» TASK 1:
Answer these questions using the excerpt about social processes.
(a) Which popular term does it say fails to do justice to the intertwining of people's experiences and actions?
(b) What would happen to someone who watched only one team's players?
(c) What does it say social processes are often fuelled by?
» TASK 2: List every distinct term that appears in single quotation marks in the excerpt about social processes.
» TASK 3: Reproduce the excerpt about social processes, starting at "Terms such as" and ending at "isolated human individuals.".

» EXCERPT:

* * *

Terms such as ‘social process’ or ‘social development’ are simply conceptual symbols which reflect the singular mode of existence of this continuous interweaving of the plans and actions of human beings in groups. These concepts are designed to help in the exploration of the unique type of structure which results from this interlocking of individual actions and experiences, from the functional interdependence of individual actors in their various groupings. The popular term, ‘interaction’, does not do justice to the intertwining of the experiences as well as the actions of people. It is too closely associated with the traditional model of a society as a pure cumulative unit of a number of initially isolated human individuals.

The observation of an ongoing game of football can be of considerable help as an introduction to the understanding of such terms as interlocking plans and actions. Each team may have planned its strategy in accordance with the knowledge of their own and their opponents’ skills and foibles. However, as the game proceeds, it often produces constellations which were not intended or foreseen by either [p.52] side. In fact, the flowing pattern formed by players and ball in a football game can serve as a graphic illustration not only of the concept of ‘figurations’ but also of that of ‘social process’. The game-process is precisely that, a flowing figuration of human beings whose actions and experiences continuously interlock, a social process in miniature. One of the most instructive aspects of the fast-changing pattern of a football game is the fact that this pattern is formed by the moving players of both sides. If one concentrated one’s attention only on the activities of the players of one team and turned a blind eye to the activities of the other, one could not follow the game. The actions and experiences of the members of the team which one tried to observe in isolation and independently of the actions and perceptions of the other would remain incomprehensible. In an ongoing game, the two teams form with each other a single figuration. It requires a capacity for distancing oneself from the game to recognize that the actions of each side constantly interlock with those of their opponents and thus that the two opposing sides form a single figuration. So do antagonistic states. Social processes are often uncontrollable because they are fuelled by enmity. Partisanship for one side or another can easily blur that fact.

* * *

» DATA PROVIDED:

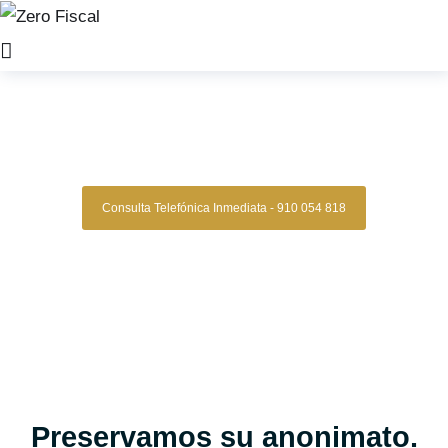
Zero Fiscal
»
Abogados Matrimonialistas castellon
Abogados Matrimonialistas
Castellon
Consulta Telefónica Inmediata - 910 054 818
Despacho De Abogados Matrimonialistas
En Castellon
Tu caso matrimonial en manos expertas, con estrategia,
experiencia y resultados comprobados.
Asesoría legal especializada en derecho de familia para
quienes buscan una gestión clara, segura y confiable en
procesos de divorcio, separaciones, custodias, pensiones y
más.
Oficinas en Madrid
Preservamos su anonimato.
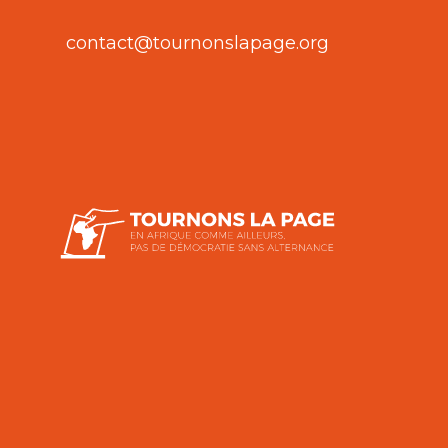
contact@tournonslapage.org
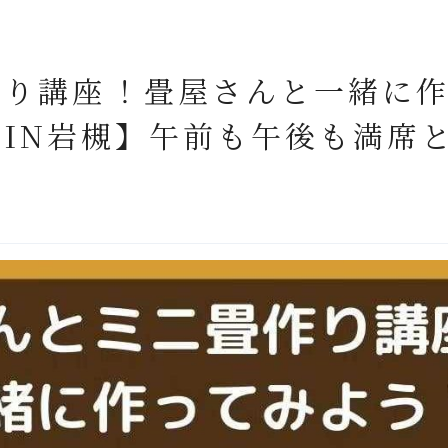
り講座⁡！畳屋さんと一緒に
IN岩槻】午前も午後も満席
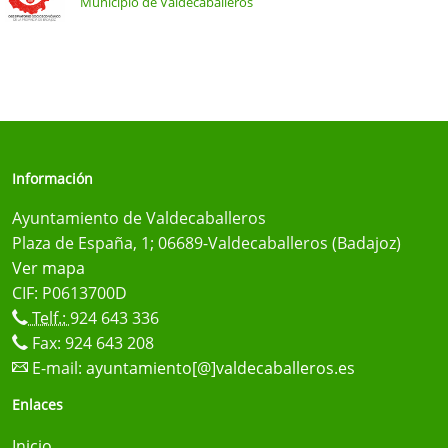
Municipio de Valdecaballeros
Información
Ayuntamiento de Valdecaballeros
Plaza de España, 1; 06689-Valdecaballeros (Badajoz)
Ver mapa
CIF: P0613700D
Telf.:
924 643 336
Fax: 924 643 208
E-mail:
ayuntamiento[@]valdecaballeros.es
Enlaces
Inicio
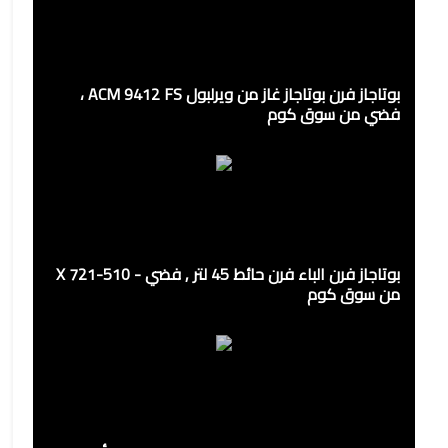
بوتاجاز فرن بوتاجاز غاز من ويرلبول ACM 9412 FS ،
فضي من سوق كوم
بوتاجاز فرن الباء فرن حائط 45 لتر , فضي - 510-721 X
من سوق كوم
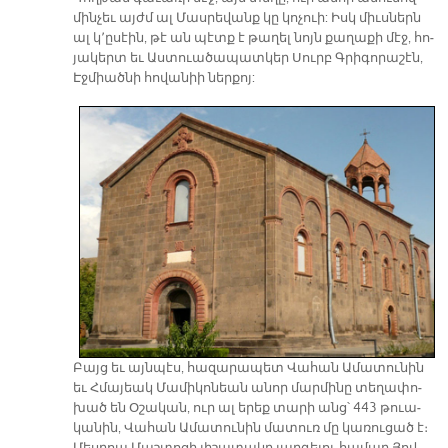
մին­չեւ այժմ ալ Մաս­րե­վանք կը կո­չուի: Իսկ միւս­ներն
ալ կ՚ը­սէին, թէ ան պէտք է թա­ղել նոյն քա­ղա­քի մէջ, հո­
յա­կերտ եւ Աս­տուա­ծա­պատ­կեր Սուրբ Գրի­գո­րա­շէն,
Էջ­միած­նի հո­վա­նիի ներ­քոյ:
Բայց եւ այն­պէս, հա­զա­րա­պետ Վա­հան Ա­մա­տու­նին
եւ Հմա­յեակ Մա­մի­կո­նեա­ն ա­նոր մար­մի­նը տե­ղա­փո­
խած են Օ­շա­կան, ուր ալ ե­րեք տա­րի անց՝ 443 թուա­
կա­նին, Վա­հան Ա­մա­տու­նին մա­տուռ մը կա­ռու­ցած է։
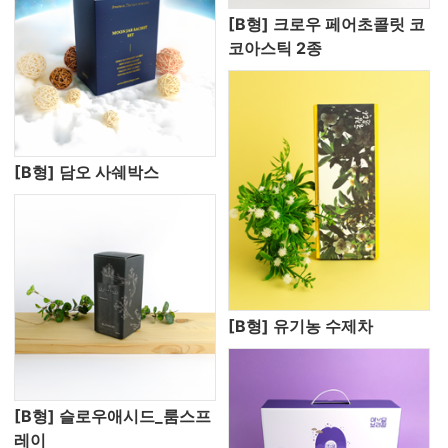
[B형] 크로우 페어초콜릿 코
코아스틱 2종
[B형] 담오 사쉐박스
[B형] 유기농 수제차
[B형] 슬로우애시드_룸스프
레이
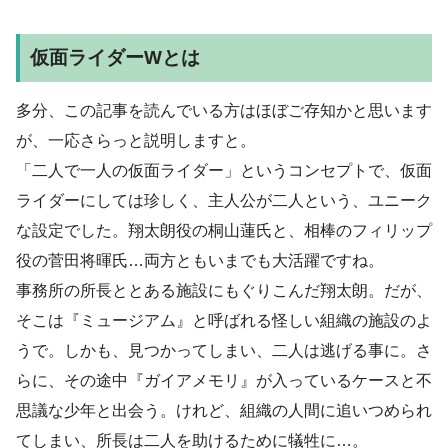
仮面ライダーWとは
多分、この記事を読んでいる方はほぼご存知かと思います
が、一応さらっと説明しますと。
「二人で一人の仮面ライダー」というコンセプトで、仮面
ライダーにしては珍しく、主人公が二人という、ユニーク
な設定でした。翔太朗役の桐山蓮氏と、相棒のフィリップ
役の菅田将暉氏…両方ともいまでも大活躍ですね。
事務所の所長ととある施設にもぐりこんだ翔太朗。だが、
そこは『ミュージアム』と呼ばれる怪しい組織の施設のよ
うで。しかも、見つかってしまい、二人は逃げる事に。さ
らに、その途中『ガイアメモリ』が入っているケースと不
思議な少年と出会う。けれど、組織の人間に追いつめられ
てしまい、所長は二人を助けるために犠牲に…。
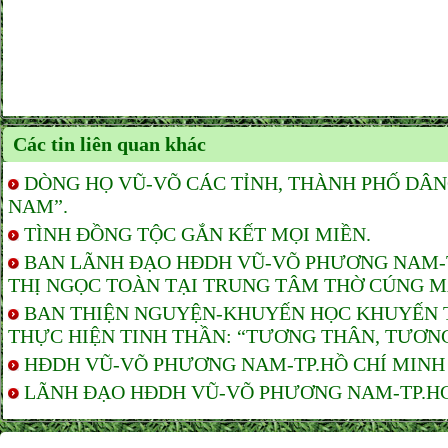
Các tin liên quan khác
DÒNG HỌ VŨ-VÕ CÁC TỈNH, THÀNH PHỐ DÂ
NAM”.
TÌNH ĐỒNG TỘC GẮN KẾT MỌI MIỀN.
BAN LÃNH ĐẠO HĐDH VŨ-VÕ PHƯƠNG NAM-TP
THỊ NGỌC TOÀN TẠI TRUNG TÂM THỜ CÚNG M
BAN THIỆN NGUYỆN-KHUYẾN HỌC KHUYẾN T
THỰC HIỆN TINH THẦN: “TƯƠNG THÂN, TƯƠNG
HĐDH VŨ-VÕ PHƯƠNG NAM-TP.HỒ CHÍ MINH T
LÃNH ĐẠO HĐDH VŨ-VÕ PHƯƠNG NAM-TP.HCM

* * *

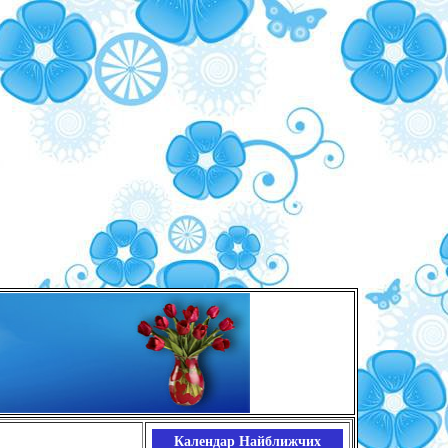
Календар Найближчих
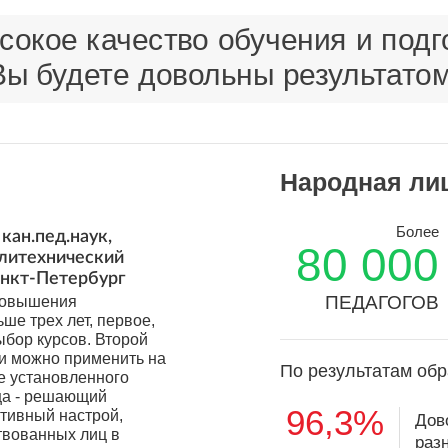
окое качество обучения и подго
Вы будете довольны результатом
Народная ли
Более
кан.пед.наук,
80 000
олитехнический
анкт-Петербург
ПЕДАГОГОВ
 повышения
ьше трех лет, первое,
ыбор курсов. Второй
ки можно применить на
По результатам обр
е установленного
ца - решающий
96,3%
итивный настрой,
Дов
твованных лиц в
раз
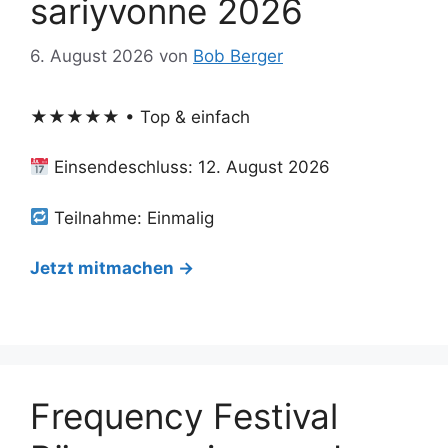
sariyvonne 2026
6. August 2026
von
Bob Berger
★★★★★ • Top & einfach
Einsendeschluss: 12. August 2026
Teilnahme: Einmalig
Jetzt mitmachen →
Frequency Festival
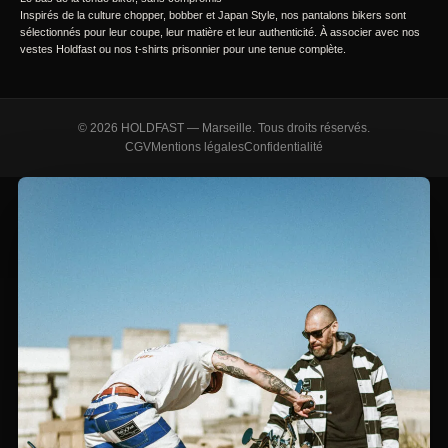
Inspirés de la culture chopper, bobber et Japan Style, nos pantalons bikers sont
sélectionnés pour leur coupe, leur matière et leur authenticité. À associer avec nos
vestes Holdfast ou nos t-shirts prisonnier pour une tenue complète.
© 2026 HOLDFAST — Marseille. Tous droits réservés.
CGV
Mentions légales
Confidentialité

* * *

» EXERCISE ANSWER 1:
(a) 'Interaction'
(b) They could not follow the game.
(c) Enmity

» EXERCISE ANSWER 2:
- social process
- social development
- interaction
- figurations

» EXERCISE ANSWER 3:
Terms such as ‘social process’ or ‘social development’ are simply conceptual symbols which reflect the singular mode of existence of this continuous interweaving of the plans and actions of human beings in groups. These concepts are designed to help in the exploration of the unique type of structure which results from this interlocking of individual actions and experiences, from the functional interdependence of individual actors in their various groupings. The popular term, ‘interaction’, does not do justice to the intertwining of the experiences as well as the actions of people. It is too closely associated with the traditional model of a society as a pure cumulative unit of a number of initially isolated human individuals.